Source records: Begin

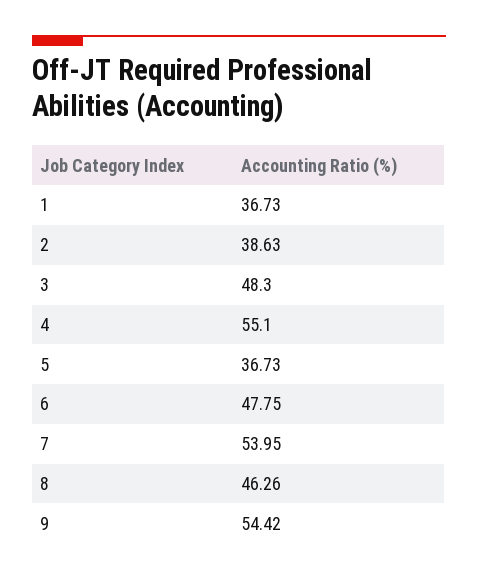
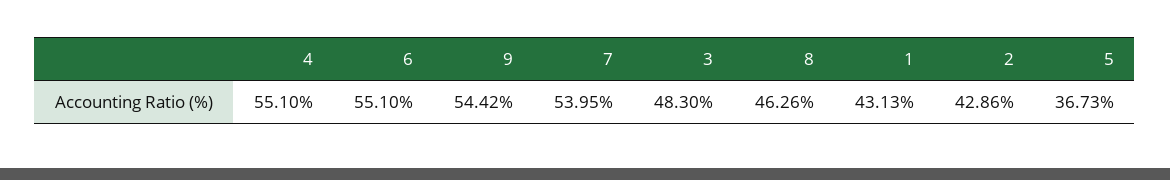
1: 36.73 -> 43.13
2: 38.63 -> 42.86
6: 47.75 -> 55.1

Source records: End
Source records: Begin

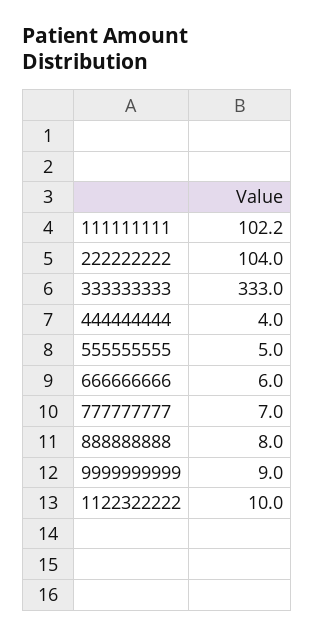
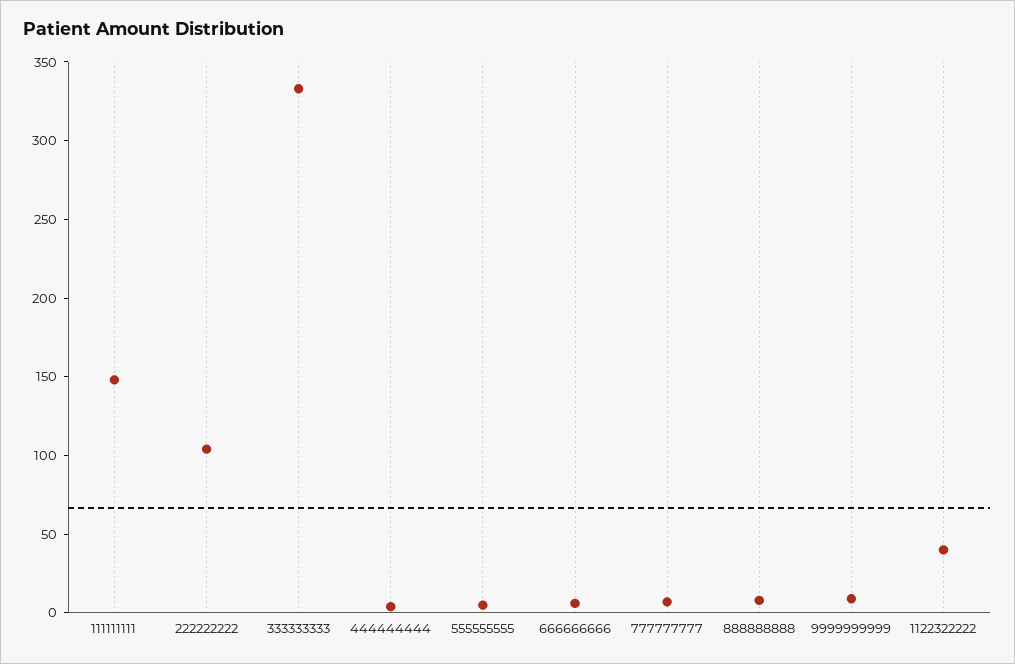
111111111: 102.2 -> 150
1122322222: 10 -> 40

Source records: End
Source records: Begin

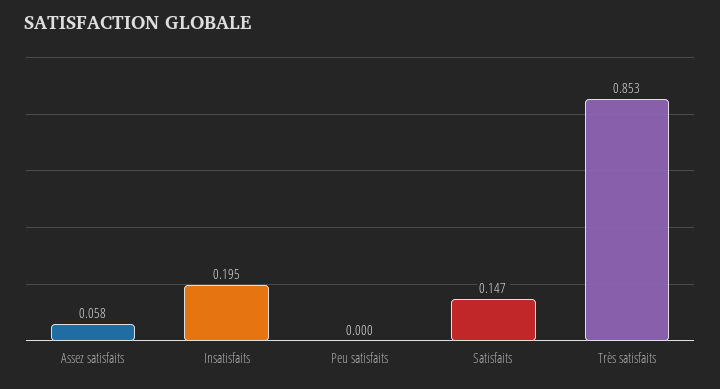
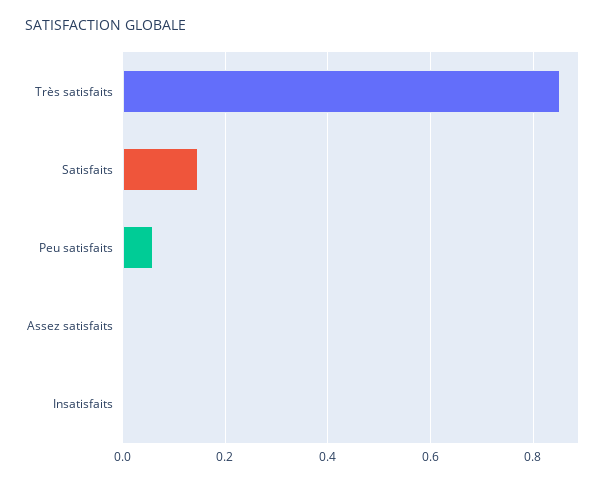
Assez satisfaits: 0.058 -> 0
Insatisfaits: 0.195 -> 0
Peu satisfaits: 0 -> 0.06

Source records: End

With the first line being the one containing "Assez satisfaits: 0.058 -> 0" and the last line the one containing "Peu satisfaits: 0 -> 0.06", transcribe exactly the lines above that fall in that range.

*Response to the task*:
Assez satisfaits: 0.058 -> 0
Insatisfaits: 0.195 -> 0
Peu satisfaits: 0 -> 0.06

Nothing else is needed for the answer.